Collected data entries:
● ● ● ● ●

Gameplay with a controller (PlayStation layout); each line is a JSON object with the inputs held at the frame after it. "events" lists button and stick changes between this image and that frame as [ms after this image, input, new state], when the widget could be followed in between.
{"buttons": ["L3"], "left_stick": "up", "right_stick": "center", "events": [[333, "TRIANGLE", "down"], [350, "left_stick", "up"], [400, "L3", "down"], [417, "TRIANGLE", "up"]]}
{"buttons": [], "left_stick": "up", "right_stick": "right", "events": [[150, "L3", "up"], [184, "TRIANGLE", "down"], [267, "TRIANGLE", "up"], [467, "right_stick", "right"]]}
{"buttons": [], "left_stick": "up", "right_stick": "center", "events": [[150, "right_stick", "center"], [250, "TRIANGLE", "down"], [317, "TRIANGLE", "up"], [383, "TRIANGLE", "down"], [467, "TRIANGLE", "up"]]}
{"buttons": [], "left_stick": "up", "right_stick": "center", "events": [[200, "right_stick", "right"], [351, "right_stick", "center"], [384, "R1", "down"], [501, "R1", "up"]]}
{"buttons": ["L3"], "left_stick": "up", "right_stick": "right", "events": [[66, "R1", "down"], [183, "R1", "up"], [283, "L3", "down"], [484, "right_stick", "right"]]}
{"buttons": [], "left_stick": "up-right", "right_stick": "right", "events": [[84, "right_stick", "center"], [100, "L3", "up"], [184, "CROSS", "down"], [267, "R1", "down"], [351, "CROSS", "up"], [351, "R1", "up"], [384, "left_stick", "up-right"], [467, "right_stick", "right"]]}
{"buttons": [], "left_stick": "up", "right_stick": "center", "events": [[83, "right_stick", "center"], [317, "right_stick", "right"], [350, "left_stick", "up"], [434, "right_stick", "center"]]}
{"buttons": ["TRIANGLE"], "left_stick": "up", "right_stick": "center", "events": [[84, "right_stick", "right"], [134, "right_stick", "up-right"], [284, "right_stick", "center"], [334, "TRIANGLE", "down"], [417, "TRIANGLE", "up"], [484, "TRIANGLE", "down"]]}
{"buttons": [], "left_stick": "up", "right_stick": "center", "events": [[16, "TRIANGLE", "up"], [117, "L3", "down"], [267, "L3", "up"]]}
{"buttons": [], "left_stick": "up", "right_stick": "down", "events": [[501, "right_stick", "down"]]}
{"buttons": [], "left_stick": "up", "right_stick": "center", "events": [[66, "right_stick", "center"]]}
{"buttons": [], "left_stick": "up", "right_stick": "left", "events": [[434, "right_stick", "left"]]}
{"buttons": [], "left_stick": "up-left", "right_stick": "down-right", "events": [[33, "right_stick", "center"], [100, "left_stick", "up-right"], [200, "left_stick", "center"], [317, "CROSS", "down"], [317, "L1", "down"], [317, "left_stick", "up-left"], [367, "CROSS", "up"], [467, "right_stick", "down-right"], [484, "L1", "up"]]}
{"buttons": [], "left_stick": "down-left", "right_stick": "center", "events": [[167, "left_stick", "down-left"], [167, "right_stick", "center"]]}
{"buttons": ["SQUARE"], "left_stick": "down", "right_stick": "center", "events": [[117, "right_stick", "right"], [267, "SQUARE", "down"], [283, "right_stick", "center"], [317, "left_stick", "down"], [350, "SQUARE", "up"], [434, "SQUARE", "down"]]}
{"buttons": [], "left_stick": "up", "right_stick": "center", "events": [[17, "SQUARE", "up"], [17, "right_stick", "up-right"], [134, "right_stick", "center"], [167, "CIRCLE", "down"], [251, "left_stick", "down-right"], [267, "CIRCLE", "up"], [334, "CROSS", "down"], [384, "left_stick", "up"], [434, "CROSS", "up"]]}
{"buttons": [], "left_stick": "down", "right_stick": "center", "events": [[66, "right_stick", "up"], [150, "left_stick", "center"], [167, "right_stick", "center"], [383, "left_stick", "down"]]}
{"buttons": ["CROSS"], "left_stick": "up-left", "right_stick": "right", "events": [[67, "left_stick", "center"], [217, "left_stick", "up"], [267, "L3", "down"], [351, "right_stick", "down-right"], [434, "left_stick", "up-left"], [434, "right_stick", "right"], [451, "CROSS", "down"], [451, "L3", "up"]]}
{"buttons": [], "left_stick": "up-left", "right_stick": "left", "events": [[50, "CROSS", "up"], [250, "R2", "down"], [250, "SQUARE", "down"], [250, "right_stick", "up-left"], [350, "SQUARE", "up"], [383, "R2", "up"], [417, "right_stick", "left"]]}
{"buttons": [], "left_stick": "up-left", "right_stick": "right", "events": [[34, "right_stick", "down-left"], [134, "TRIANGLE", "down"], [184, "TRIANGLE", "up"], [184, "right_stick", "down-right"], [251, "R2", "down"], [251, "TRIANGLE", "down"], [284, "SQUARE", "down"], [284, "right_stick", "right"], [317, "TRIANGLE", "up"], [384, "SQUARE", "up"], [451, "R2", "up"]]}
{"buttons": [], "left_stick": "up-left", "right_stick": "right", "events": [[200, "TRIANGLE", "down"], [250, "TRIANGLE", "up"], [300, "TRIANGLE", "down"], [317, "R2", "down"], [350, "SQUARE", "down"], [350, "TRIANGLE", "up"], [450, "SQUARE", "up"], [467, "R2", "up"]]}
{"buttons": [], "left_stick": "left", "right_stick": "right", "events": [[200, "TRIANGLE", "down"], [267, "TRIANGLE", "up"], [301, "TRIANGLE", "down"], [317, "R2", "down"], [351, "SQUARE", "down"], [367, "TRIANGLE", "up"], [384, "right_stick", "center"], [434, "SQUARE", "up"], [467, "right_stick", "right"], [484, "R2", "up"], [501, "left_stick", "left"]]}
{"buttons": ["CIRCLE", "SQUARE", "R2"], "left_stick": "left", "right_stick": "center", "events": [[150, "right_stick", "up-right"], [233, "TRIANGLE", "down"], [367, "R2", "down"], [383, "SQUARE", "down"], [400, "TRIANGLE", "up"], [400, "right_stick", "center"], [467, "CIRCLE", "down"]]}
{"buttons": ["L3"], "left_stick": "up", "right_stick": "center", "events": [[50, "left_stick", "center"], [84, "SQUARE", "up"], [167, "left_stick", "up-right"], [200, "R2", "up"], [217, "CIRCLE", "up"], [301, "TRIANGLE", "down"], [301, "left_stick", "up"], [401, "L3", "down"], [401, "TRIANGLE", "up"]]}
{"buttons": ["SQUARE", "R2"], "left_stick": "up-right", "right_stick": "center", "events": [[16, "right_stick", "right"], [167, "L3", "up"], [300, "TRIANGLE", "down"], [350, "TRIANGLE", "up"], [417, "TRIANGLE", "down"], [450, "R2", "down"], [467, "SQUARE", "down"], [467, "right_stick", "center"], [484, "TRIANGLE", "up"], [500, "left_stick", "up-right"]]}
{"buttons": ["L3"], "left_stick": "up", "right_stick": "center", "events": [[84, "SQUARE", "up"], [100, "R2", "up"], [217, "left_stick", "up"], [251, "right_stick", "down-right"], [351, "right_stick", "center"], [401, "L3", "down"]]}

● ● ● ● ●

## [Brief]
Every entry should be output exactly as written, please.

## [Result of the exercise]
Gameplay with a controller (PlayStation layout); each line is a JSON object with the inputs held at the frame after it. "events" lists button and stick changes between this image and that frame as [ms after this image, input, new state], when the widget could be followed in between.
{"buttons": ["L3"], "left_stick": "up", "right_stick": "center", "events": [[333, "TRIANGLE", "down"], [350, "left_stick", "up"], [400, "L3", "down"], [417, "TRIANGLE", "up"]]}
{"buttons": [], "left_stick": "up", "right_stick": "right", "events": [[150, "L3", "up"], [184, "TRIANGLE", "down"], [267, "TRIANGLE", "up"], [467, "right_stick", "right"]]}
{"buttons": [], "left_stick": "up", "right_stick": "center", "events": [[150, "right_stick", "center"], [250, "TRIANGLE", "down"], [317, "TRIANGLE", "up"], [383, "TRIANGLE", "down"], [467, "TRIANGLE", "up"]]}
{"buttons": [], "left_stick": "up", "right_stick": "center", "events": [[200, "right_stick", "right"], [351, "right_stick", "center"], [384, "R1", "down"], [501, "R1", "up"]]}
{"buttons": ["L3"], "left_stick": "up", "right_stick": "right", "events": [[66, "R1", "down"], [183, "R1", "up"], [283, "L3", "down"], [484, "right_stick", "right"]]}
{"buttons": [], "left_stick": "up-right", "right_stick": "right", "events": [[84, "right_stick", "center"], [100, "L3", "up"], [184, "CROSS", "down"], [267, "R1", "down"], [351, "CROSS", "up"], [351, "R1", "up"], [384, "left_stick", "up-right"], [467, "right_stick", "right"]]}
{"buttons": [], "left_stick": "up", "right_stick": "center", "events": [[83, "right_stick", "center"], [317, "right_stick", "right"], [350, "left_stick", "up"], [434, "right_stick", "center"]]}
{"buttons": ["TRIANGLE"], "left_stick": "up", "right_stick": "center", "events": [[84, "right_stick", "right"], [134, "right_stick", "up-right"], [284, "right_stick", "center"], [334, "TRIANGLE", "down"], [417, "TRIANGLE", "up"], [484, "TRIANGLE", "down"]]}
{"buttons": [], "left_stick": "up", "right_stick": "center", "events": [[16, "TRIANGLE", "up"], [117, "L3", "down"], [267, "L3", "up"]]}
{"buttons": [], "left_stick": "up", "right_stick": "down", "events": [[501, "right_stick", "down"]]}
{"buttons": [], "left_stick": "up", "right_stick": "center", "events": [[66, "right_stick", "center"]]}
{"buttons": [], "left_stick": "up", "right_stick": "left", "events": [[434, "right_stick", "left"]]}
{"buttons": [], "left_stick": "up-left", "right_stick": "down-right", "events": [[33, "right_stick", "center"], [100, "left_stick", "up-right"], [200, "left_stick", "center"], [317, "CROSS", "down"], [317, "L1", "down"], [317, "left_stick", "up-left"], [367, "CROSS", "up"], [467, "right_stick", "down-right"], [484, "L1", "up"]]}
{"buttons": [], "left_stick": "down-left", "right_stick": "center", "events": [[167, "left_stick", "down-left"], [167, "right_stick", "center"]]}
{"buttons": ["SQUARE"], "left_stick": "down", "right_stick": "center", "events": [[117, "right_stick", "right"], [267, "SQUARE", "down"], [283, "right_stick", "center"], [317, "left_stick", "down"], [350, "SQUARE", "up"], [434, "SQUARE", "down"]]}
{"buttons": [], "left_stick": "up", "right_stick": "center", "events": [[17, "SQUARE", "up"], [17, "right_stick", "up-right"], [134, "right_stick", "center"], [167, "CIRCLE", "down"], [251, "left_stick", "down-right"], [267, "CIRCLE", "up"], [334, "CROSS", "down"], [384, "left_stick", "up"], [434, "CROSS", "up"]]}
{"buttons": [], "left_stick": "down", "right_stick": "center", "events": [[66, "right_stick", "up"], [150, "left_stick", "center"], [167, "right_stick", "center"], [383, "left_stick", "down"]]}
{"buttons": ["CROSS"], "left_stick": "up-left", "right_stick": "right", "events": [[67, "left_stick", "center"], [217, "left_stick", "up"], [267, "L3", "down"], [351, "right_stick", "down-right"], [434, "left_stick", "up-left"], [434, "right_stick", "right"], [451, "CROSS", "down"], [451, "L3", "up"]]}
{"buttons": [], "left_stick": "up-left", "right_stick": "left", "events": [[50, "CROSS", "up"], [250, "R2", "down"], [250, "SQUARE", "down"], [250, "right_stick", "up-left"], [350, "SQUARE", "up"], [383, "R2", "up"], [417, "right_stick", "left"]]}
{"buttons": [], "left_stick": "up-left", "right_stick": "right", "events": [[34, "right_stick", "down-left"], [134, "TRIANGLE", "down"], [184, "TRIANGLE", "up"], [184, "right_stick", "down-right"], [251, "R2", "down"], [251, "TRIANGLE", "down"], [284, "SQUARE", "down"], [284, "right_stick", "right"], [317, "TRIANGLE", "up"], [384, "SQUARE", "up"], [451, "R2", "up"]]}
{"buttons": [], "left_stick": "up-left", "right_stick": "right", "events": [[200, "TRIANGLE", "down"], [250, "TRIANGLE", "up"], [300, "TRIANGLE", "down"], [317, "R2", "down"], [350, "SQUARE", "down"], [350, "TRIANGLE", "up"], [450, "SQUARE", "up"], [467, "R2", "up"]]}
{"buttons": [], "left_stick": "left", "right_stick": "right", "events": [[200, "TRIANGLE", "down"], [267, "TRIANGLE", "up"], [301, "TRIANGLE", "down"], [317, "R2", "down"], [351, "SQUARE", "down"], [367, "TRIANGLE", "up"], [384, "right_stick", "center"], [434, "SQUARE", "up"], [467, "right_stick", "right"], [484, "R2", "up"], [501, "left_stick", "left"]]}
{"buttons": ["CIRCLE", "SQUARE", "R2"], "left_stick": "left", "right_stick": "center", "events": [[150, "right_stick", "up-right"], [233, "TRIANGLE", "down"], [367, "R2", "down"], [383, "SQUARE", "down"], [400, "TRIANGLE", "up"], [400, "right_stick", "center"], [467, "CIRCLE", "down"]]}
{"buttons": ["L3"], "left_stick": "up", "right_stick": "center", "events": [[50, "left_stick", "center"], [84, "SQUARE", "up"], [167, "left_stick", "up-right"], [200, "R2", "up"], [217, "CIRCLE", "up"], [301, "TRIANGLE", "down"], [301, "left_stick", "up"], [401, "L3", "down"], [401, "TRIANGLE", "up"]]}
{"buttons": ["SQUARE", "R2"], "left_stick": "up-right", "right_stick": "center", "events": [[16, "right_stick", "right"], [167, "L3", "up"], [300, "TRIANGLE", "down"], [350, "TRIANGLE", "up"], [417, "TRIANGLE", "down"], [450, "R2", "down"], [467, "SQUARE", "down"], [467, "right_stick", "center"], [484, "TRIANGLE", "up"], [500, "left_stick", "up-right"]]}
{"buttons": ["L3"], "left_stick": "up", "right_stick": "center", "events": [[84, "SQUARE", "up"], [100, "R2", "up"], [217, "left_stick", "up"], [251, "right_stick", "down-right"], [351, "right_stick", "center"], [401, "L3", "down"]]}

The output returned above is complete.